=== SUPPLIED DATA ===

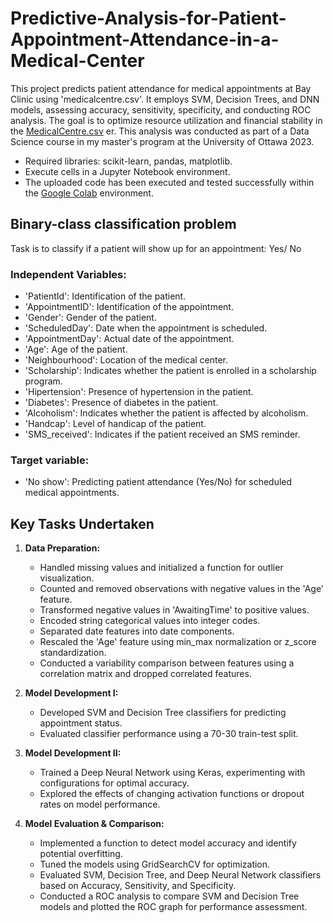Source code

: # **Predictive-Analysis-for-Patient-Appointment-Attendance-in-a-Medical-Center**
This project predicts patient attendance for medical appointments at Bay Clinic using 'medicalcentre.csv'. It employs SVM, Decision Trees, and DNN models, assessing accuracy, sensitivity, specificity, and conducting ROC analysis. The goal is to optimize resource utilization and financial stability in the [MedicalCentre.csv](https://github.com/RimTouny/Predictive-Analysis-for-Patient-Appointment-Attendance-in-a-Medical-Center/files/13894014/MedicalCentre.csv)
er. This analysis was conducted as part of a Data Science course in my master's program at the University of Ottawa 2023.

- Required libraries: scikit-learn, pandas, matplotlib.
- Execute cells in a Jupyter Notebook environment.
- The uploaded code has been executed and tested successfully within the [Google Colab](https://colab.google/) environment.


## Binary-class classification problem
Task is to classify if a patient will show up for an appointment: Yes/ No

### Independent Variables:
   +	'PatientId': Identification of the patient.
   +	'AppointmentID': Identification of the appointment.
   +	'Gender': Gender of the patient.
   +	'ScheduledDay': Date when the appointment is scheduled.
   +	'AppointmentDay': Actual date of the appointment.
   +	'Age': Age of the patient.
   +	'Neighbourhood': Location of the medical center.
   +	'Scholarship': Indicates whether the patient is enrolled in a scholarship program.
   +	'Hipertension': Presence of hypertension in the patient.
   +	'Diabetes': Presence of diabetes in the patient.
   +	'Alcoholism': Indicates whether the patient is affected by alcoholism.
   +	'Handcap': Level of handicap of the patient.
   +	'SMS_received': Indicates if the patient received an SMS reminder.
     
### Target variable:
   +	'No show': Predicting patient attendance (Yes/No) for scheduled medical appointments.

## **Key Tasks Undertaken**

1. **Data Preparation:**
   - Handled missing values and initialized a function for outlier visualization.
   - Counted and removed observations with negative values in the 'Age' feature.
   - Transformed negative values in 'AwaitingTime' to positive values.
   - Encoded string categorical values into integer codes.
   - Separated date features into date components.
   - Rescaled the 'Age' feature using min_max normalization or z_score standardization.
   - Conducted a variability comparison between features using a correlation matrix and dropped correlated features.

2. **Model Development I:**
   - Developed SVM and Decision Tree classifiers for predicting appointment status.
   - Evaluated classifier performance using a 70-30 train-test split.

3. **Model Development II:**
   - Trained a Deep Neural Network using Keras, experimenting with configurations for optimal accuracy.
   - Explored the effects of changing activation functions or dropout rates on model performance.

4. **Model Evaluation & Comparison:**
   - Implemented a function to detect model accuracy and identify potential overfitting.
   - Tuned the models using GridSearchCV for optimization.
   - Evaluated SVM, Decision Tree, and Deep Neural Network classifiers based on Accuracy, Sensitivity, and Specificity.
   - Conducted a ROC analysis to compare SVM and Decision Tree models and plotted the ROC graph for performance assessment.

===

PROBLEM TO WORK ON
Pull out all lines containing the word "features" from the entries above.

REPLY
   - Separated date features into date components.
   - Conducted a variability comparison between features using a correlation matrix and dropped correlated features.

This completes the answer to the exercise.